Stored data entries:
━━━━━━━━━━

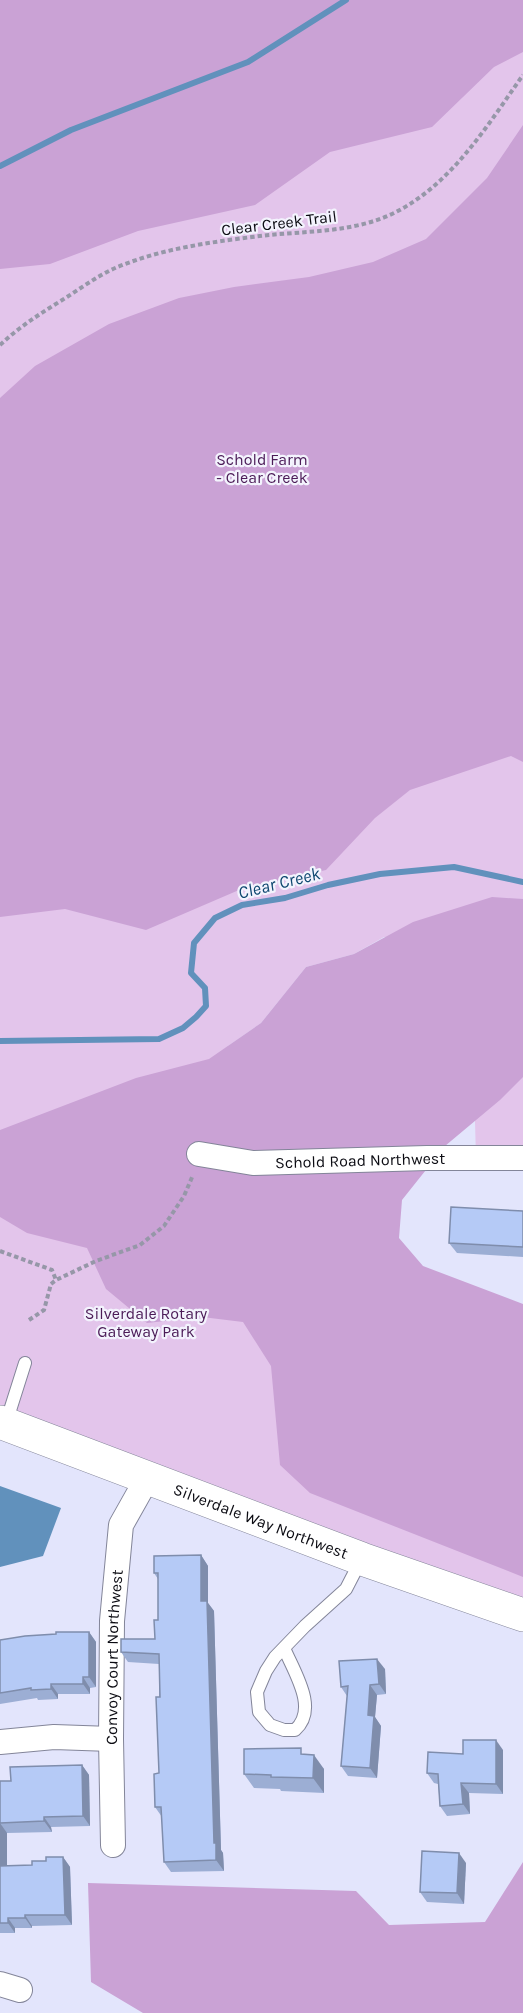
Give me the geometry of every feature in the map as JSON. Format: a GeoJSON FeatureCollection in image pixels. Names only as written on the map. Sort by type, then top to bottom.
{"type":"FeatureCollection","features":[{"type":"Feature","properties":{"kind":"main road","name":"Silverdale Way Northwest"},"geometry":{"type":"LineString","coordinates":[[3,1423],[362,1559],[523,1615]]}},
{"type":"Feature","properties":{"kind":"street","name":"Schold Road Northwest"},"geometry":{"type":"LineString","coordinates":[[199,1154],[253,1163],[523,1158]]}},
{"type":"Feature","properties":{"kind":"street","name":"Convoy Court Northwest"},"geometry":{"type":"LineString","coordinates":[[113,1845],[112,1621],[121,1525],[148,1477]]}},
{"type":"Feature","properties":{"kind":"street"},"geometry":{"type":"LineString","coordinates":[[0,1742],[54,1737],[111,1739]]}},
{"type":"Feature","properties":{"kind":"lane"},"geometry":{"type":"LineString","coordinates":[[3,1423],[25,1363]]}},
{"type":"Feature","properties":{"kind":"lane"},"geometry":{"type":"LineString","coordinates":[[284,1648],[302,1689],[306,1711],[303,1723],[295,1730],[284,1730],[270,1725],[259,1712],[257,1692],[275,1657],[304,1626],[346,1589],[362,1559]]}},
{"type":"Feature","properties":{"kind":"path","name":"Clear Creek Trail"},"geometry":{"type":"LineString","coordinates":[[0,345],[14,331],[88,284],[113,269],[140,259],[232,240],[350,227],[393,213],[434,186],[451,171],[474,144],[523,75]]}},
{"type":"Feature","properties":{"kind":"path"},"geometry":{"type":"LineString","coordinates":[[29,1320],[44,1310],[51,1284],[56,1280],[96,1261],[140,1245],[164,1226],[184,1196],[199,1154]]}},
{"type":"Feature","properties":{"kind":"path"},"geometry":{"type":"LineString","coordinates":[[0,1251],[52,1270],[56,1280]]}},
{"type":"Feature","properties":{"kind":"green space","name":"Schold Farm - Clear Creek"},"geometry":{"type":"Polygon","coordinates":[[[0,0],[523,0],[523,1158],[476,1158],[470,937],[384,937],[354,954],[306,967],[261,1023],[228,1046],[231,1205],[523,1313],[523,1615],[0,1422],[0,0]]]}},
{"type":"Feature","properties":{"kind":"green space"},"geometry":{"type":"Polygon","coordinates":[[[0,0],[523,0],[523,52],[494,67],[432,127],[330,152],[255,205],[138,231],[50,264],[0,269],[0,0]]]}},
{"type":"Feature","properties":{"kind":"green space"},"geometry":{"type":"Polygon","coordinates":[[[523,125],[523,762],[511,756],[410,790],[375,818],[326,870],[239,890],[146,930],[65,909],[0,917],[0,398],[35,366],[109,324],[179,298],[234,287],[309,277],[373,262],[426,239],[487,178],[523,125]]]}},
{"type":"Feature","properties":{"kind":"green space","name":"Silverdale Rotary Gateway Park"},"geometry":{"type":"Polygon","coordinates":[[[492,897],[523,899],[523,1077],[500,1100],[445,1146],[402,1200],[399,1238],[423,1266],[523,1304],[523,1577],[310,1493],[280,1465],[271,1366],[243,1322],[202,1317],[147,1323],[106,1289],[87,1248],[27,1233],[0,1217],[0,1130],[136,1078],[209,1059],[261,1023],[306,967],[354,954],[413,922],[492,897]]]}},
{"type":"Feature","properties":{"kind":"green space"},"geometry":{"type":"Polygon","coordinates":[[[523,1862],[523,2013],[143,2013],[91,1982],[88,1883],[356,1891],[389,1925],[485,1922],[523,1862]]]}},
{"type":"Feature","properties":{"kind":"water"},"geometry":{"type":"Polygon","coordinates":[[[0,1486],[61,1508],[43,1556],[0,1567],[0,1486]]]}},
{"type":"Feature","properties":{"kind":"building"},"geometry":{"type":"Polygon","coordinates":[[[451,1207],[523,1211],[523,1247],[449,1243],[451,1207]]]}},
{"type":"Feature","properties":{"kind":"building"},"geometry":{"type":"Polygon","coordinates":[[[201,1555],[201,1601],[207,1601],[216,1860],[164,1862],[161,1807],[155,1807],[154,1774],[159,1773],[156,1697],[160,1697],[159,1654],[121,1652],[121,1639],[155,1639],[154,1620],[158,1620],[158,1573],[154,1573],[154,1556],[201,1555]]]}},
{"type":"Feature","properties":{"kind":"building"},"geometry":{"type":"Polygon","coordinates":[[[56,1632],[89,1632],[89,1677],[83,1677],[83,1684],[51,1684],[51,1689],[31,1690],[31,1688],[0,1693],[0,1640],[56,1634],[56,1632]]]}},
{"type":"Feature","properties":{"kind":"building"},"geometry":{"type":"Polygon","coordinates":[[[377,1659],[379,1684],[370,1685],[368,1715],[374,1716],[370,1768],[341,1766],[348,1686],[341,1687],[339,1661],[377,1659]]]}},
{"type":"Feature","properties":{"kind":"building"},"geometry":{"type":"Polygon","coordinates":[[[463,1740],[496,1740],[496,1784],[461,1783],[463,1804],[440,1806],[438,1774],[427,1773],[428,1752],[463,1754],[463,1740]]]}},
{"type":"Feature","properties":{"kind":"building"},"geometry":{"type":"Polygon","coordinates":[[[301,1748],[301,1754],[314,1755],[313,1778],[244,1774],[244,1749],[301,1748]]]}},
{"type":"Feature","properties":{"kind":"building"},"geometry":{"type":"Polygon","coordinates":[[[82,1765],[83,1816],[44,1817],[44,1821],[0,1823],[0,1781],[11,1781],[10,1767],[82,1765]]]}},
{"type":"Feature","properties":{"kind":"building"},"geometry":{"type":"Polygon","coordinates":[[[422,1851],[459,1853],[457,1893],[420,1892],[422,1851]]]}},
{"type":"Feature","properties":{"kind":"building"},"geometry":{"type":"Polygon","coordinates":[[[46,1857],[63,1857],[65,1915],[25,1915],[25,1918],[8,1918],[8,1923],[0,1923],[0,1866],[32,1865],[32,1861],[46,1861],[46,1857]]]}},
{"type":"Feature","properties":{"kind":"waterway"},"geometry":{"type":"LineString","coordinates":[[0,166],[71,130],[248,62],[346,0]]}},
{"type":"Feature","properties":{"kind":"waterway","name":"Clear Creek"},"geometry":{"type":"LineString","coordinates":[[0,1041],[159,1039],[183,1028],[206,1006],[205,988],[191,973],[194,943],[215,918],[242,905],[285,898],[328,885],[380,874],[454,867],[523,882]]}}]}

━━━━━━━━━━

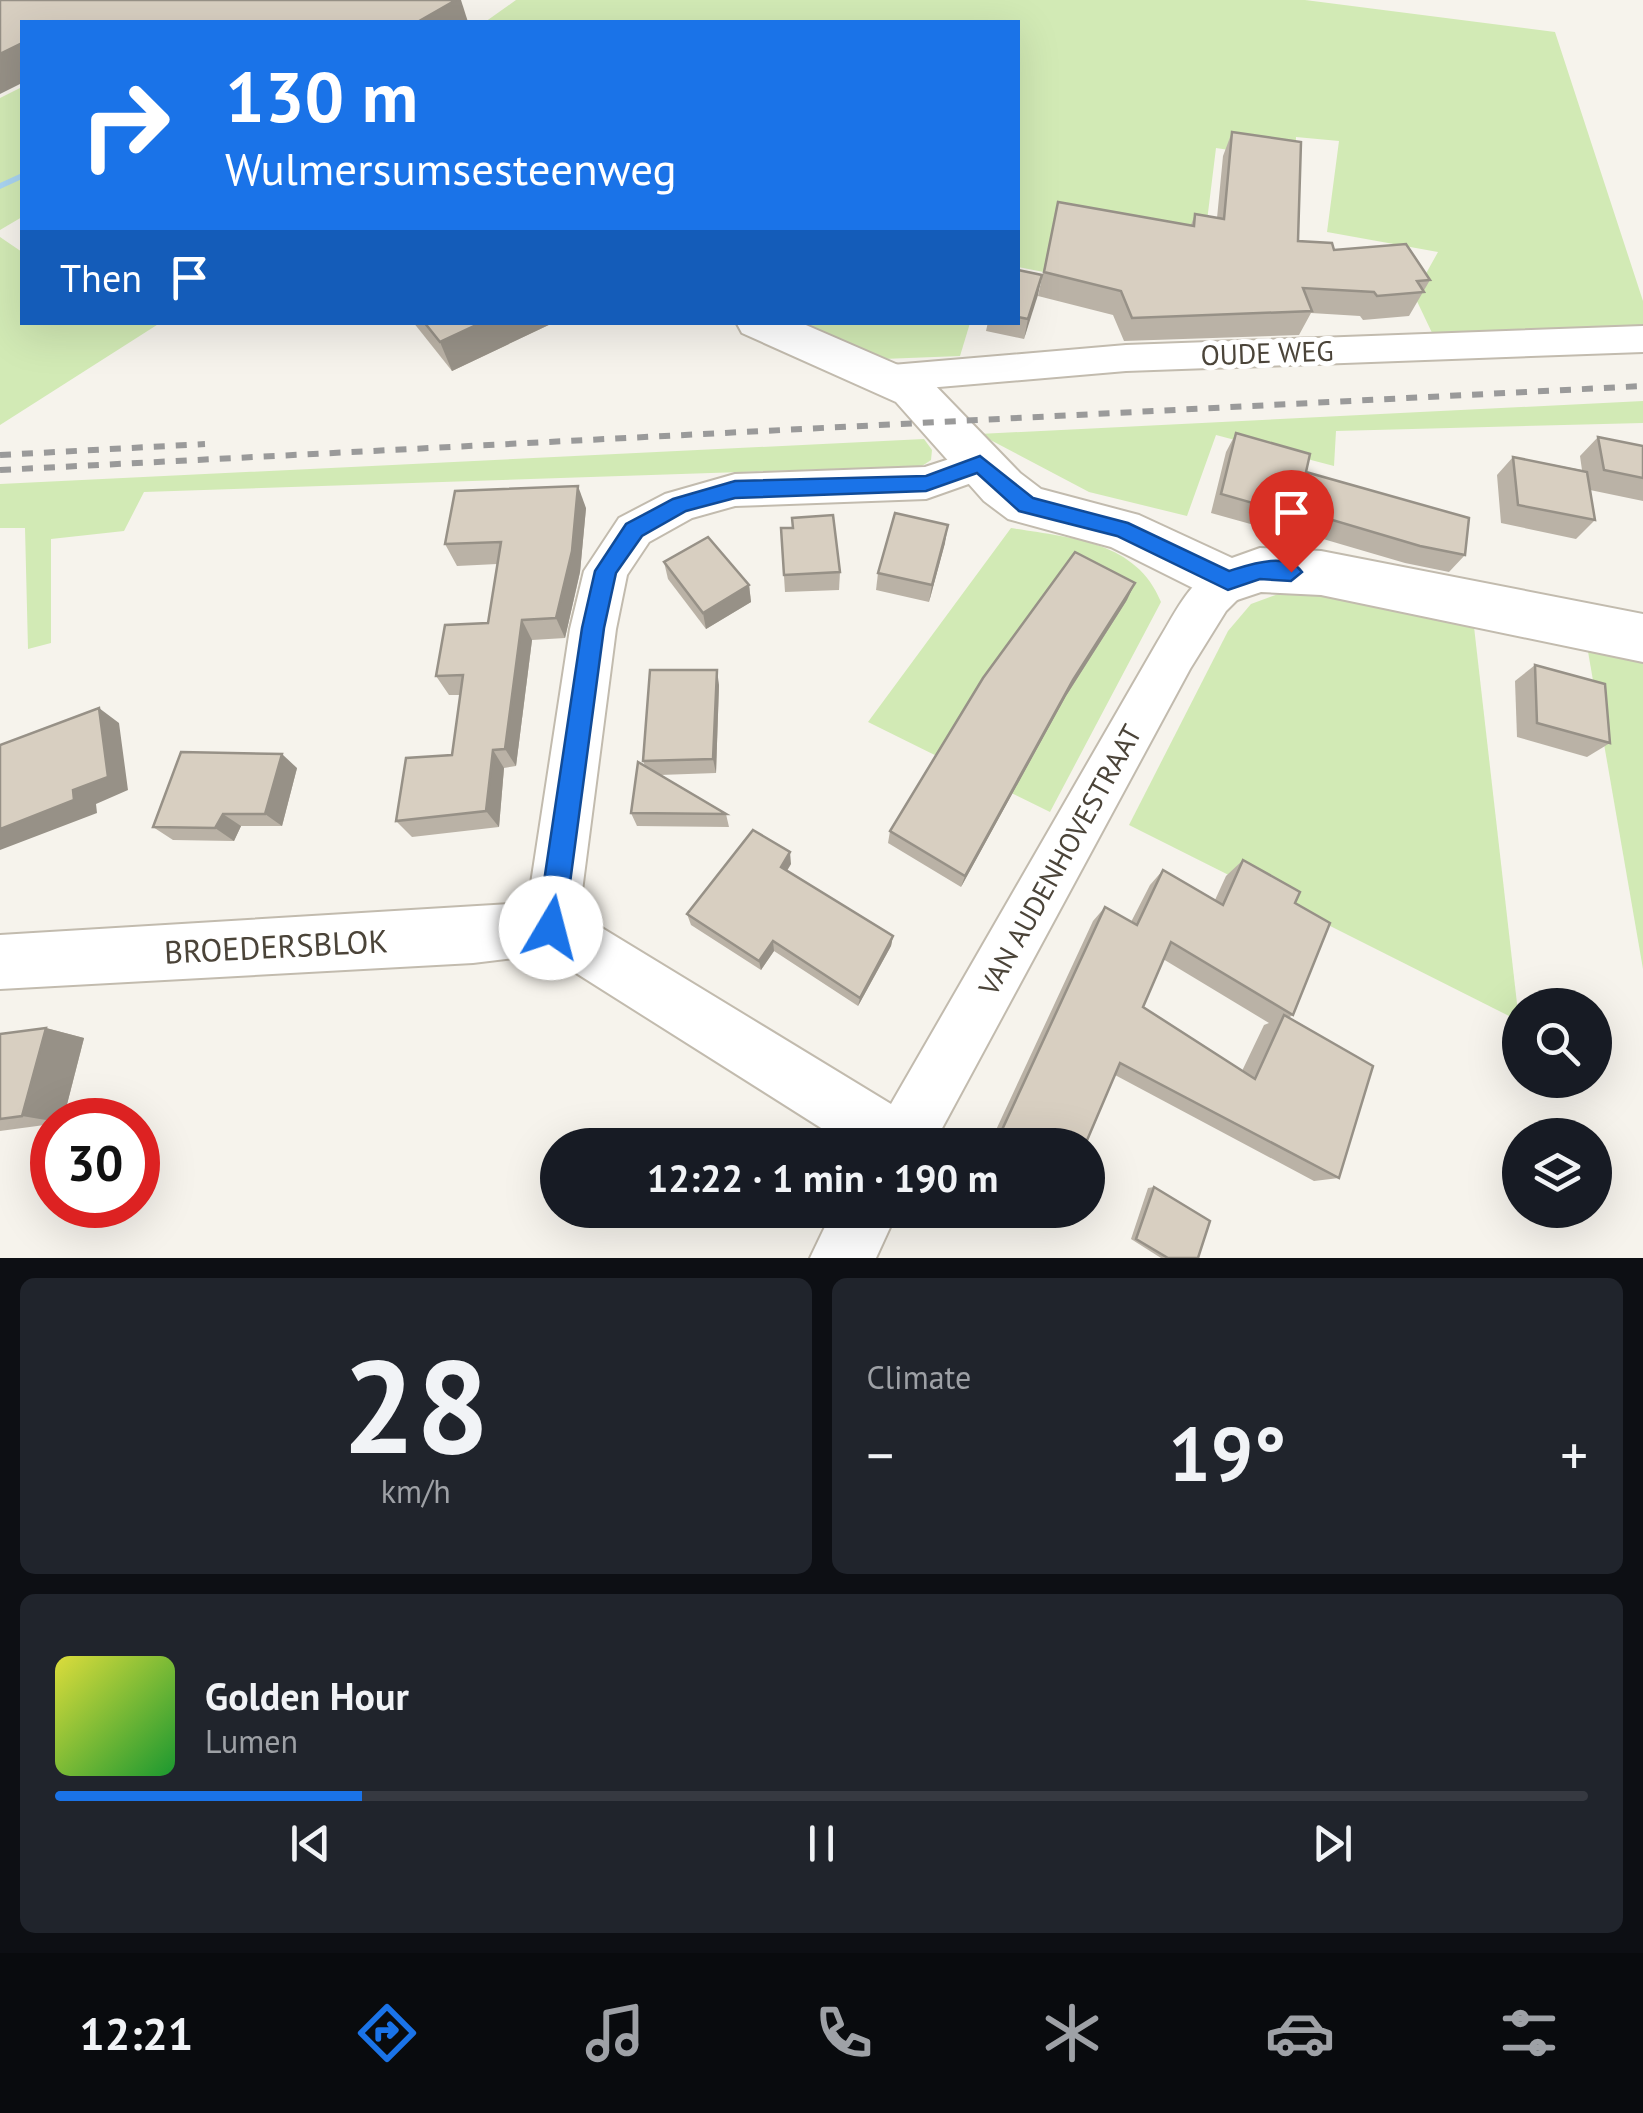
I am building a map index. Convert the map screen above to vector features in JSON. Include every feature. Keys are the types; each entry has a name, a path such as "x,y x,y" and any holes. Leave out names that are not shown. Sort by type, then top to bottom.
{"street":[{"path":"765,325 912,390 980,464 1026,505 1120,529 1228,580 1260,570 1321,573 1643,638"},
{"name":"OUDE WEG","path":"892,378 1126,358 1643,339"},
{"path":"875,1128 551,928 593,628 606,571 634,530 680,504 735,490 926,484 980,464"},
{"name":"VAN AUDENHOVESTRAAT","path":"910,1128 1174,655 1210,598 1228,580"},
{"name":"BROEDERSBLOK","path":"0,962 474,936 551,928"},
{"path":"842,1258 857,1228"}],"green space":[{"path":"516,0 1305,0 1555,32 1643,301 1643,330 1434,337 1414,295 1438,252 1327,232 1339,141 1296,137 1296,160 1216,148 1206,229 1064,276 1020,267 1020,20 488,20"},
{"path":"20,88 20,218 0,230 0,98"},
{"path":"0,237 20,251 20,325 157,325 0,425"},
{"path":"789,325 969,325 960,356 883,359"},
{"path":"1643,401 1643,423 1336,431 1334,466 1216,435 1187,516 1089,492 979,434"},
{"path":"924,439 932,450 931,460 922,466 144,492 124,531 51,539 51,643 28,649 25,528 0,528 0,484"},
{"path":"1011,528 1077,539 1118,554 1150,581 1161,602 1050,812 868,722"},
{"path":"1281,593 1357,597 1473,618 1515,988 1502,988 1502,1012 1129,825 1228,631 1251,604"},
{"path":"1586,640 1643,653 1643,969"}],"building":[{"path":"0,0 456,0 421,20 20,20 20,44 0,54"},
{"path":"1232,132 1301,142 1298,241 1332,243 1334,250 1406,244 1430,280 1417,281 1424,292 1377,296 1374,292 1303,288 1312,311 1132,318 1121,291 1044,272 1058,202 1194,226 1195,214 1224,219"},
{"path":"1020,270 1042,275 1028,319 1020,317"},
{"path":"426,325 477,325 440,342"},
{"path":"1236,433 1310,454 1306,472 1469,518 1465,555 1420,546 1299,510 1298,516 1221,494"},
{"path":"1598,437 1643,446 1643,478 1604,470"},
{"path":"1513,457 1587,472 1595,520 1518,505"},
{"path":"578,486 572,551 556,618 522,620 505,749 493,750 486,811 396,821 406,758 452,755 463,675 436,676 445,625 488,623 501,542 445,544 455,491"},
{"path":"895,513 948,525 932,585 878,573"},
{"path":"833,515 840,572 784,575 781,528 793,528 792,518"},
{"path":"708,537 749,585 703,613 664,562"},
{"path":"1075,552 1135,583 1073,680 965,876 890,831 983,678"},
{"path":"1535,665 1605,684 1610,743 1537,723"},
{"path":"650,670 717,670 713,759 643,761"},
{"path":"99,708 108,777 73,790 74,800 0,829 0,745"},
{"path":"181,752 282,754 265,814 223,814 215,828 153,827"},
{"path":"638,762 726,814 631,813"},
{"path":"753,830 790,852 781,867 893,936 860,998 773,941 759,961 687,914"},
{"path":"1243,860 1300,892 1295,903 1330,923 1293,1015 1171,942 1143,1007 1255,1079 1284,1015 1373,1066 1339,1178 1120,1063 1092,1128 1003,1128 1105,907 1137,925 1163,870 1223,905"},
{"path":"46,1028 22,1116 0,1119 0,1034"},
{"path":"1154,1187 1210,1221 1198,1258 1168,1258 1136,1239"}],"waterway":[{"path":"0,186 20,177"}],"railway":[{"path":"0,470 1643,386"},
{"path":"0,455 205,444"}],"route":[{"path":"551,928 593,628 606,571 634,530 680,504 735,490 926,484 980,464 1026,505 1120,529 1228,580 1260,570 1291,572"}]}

━━━━━━━━━━

■ Directions:
Only a number is wanted here: how many lines in the data above include the string "Northwest"?

■ Completed exercise:
3